Ora, cercate di capirmi, io non voglio generalizzare e dire
che tutti quelli che indossano una divisa sono generalmente degli stronzi che
pensano che indossare una divisa, fosse anche quella da panettiere, li
autorizza a trattare il prossimo come pezze da piedi abusando del minimo potere
che pensano di avere; però devo dire che sono, anzi siamo, perché devo mettere
nel mucchio anche l’uomo nero, stati sempre davvero sfortunati con le divise,
perche quelle in cui ci siamo imbattuti nel nostro cammino erano sempre,
immancabilmente riempite di sacchi di letame.
Ecco, la signora davanti a noi non faceva eccezione.
Con una spocchia e un’aggressività assolutamente immotivati
comincia a sbraitare che dovevamo allontanarci, e che era vietato, vietatissimo
entrare.
Mio marito chiama allora il suo amico, comandante della
nave, per chiedergli in che zona del porto si trova e come si chiama la
compagnia.
“Mi scusi signora, faccio io – ma sto cominciando a perdere
la pazienza – l’imbarcazione del nostro amico fa parte della compagnia
CiroCinalli, possiamo entrare solo un momento a salutare?”
“impossibile, fa lei, qui non esiste alcuna compagnia con
quel nome, è un porto commerciale ci sono solo container”
“Se vabbè…”
“E adesso mi fate il paicere di girare la macchina e uscire”
Per fare manovra entro di 37 cmq, perché giuro che non erano
di più, nell’area portuale, e ‘sta cretina si mette a sbraitare “le ho detto
che non può entrare!! Questa è un’area riservata, deve andarsene, deve girare
lì e andarseneeeeee!”
“E’ quello che sto cercando di fare (stronza, sibilo fra me
e me), si dia una calmata”
Esco di altri 37 cm dall’area portuale e posteggio
ostentatamente davanti all’ingresso, ovviamente senza impedire il passaggio,
che del resto è enorme, guadagnandomi strali di fuoco dalla simpatica
rottwailer.
Nel frattempo l’amico di mio marito è arrivato, si avvicina
alla stronz… rottwailer e le chiede cosa sta succedendo.
Noi ci avviciniamo, io la sto incenerendo con lo sguardo,
taccio solo per non creare problemi al nostro amico, altrimenti mi ci sarei già
attaccata alla giugulare.
Solo allora noto che il comandante, per venire a salvare
noi, è stato evidentemente scaraventato giù dal letto.

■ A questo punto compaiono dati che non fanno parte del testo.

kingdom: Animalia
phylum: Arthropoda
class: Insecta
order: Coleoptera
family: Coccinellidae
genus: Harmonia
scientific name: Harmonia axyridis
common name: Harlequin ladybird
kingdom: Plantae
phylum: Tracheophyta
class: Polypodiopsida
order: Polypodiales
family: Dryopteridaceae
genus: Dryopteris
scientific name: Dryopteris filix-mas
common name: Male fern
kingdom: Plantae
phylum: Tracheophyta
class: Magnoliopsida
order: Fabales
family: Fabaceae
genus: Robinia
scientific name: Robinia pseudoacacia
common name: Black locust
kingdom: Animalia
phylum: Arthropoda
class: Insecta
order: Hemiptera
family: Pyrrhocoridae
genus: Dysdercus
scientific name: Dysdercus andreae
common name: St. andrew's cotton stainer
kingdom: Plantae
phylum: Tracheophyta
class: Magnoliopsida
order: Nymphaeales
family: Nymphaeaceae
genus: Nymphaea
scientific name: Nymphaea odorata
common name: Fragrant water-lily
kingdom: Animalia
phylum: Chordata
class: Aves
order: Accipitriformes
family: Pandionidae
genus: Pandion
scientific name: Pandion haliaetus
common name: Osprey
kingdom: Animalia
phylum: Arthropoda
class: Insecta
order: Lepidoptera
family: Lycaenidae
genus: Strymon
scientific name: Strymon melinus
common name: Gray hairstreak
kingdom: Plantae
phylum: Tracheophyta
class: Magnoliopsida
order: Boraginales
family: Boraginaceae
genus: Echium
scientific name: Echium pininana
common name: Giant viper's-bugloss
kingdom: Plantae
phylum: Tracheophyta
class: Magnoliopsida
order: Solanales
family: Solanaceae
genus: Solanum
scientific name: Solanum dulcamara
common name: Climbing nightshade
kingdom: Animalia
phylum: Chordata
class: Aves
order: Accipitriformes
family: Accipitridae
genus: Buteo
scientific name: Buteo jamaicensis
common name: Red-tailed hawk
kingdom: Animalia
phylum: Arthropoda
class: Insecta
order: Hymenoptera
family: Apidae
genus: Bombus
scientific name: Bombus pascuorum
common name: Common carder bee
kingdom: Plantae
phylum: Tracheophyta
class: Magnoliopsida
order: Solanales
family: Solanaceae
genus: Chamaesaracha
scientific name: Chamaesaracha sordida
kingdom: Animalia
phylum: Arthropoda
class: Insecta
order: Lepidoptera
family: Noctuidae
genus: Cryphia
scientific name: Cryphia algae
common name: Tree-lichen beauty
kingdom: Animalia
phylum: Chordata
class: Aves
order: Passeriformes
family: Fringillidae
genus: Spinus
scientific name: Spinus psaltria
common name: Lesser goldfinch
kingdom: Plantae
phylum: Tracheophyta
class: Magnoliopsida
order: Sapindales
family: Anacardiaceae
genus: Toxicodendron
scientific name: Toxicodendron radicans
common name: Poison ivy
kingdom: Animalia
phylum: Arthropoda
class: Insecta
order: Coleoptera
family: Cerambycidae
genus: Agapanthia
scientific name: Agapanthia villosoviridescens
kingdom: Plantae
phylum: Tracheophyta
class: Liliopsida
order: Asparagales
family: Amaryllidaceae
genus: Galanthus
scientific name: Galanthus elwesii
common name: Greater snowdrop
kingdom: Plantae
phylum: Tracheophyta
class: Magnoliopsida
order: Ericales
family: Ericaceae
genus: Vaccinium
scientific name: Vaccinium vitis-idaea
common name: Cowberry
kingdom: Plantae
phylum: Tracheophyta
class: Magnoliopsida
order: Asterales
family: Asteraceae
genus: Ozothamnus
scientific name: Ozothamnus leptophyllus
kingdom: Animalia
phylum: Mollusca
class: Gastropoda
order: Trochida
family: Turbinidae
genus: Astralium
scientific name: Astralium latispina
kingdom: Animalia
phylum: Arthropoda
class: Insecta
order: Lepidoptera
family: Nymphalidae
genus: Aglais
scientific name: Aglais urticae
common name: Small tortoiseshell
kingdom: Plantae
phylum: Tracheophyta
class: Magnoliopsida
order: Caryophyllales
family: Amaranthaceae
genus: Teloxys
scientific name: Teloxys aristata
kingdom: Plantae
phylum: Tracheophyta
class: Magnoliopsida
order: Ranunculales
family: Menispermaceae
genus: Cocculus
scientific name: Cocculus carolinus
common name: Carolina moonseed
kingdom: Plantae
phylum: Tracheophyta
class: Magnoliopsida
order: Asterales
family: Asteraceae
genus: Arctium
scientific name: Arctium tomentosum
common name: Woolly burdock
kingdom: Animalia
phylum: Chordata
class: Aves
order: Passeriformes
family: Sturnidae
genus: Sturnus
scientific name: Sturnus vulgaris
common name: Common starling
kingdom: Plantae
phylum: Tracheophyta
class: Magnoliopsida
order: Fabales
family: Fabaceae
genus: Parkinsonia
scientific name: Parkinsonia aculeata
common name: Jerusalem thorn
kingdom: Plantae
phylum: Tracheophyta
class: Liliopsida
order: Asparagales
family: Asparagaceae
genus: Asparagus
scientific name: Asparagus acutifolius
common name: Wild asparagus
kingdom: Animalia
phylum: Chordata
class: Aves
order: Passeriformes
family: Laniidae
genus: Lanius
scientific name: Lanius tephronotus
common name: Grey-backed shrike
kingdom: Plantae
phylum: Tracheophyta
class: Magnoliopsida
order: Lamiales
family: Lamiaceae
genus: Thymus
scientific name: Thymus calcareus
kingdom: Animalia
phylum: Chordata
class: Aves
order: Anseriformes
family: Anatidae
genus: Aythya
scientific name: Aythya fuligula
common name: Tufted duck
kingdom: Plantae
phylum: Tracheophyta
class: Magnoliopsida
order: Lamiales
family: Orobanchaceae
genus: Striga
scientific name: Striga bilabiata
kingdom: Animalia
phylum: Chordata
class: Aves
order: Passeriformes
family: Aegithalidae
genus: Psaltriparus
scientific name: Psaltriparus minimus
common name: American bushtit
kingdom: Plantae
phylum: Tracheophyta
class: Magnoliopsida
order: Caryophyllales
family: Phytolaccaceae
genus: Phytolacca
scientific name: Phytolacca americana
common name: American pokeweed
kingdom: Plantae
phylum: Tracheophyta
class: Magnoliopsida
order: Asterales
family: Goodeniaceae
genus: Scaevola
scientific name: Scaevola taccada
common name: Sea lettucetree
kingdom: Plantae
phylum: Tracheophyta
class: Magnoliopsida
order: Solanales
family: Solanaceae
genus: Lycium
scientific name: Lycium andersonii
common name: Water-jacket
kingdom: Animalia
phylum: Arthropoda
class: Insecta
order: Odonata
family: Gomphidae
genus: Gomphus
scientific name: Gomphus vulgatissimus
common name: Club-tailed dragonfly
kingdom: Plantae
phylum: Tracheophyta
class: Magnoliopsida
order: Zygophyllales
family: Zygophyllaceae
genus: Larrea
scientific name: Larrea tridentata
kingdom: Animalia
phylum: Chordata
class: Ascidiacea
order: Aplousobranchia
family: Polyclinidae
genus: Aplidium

Pensando di poterci
accompagnare a bordo non ha avuto nemmeno il tempo di cambiarsi.
Immaginatevi la scena: la rottwailer paonazza che strepita
che non possiamo entrare, lui che pacatamente non insiste e chiede il
lasciapassare per uscire; il tutto in tuta, ciabbbatte ortopediche e tazzona
termica di tè in mano.
La situazione è a dir poco tragicomica, ma alla fine optiamo
per andare a bere qualcosa in un locale poco distante.
Così mi ritrovo alle 10 di sera a scorrazzare due africani,
di cui uno in pigiama, che continua a sorseggiare come se niente fosse il suo
tè sul sedile della mia macchina, noncurante del fatto che fino a pochi secondi
prima si stava accapigliando con una sorvegliante del porto.
La serata scorre piacevole, anche se il nostro trio deve
essere sembrato quanto meno bizzarro al gestore del locale, uno dei più
“trendy” della zona, che in genere accogli il pubblico del grande teatro cui si
trova di fronte.
La perla è stata il comandante che molla la tazza di tè solo
per arraffare un bicchiere di pastisse che, giuro, non vedevo bere dal 1997.
Probabilmente i sorveglianti del porto avranno la nostra
foto segnaletica in bacheca, ma ne è valsa la pena!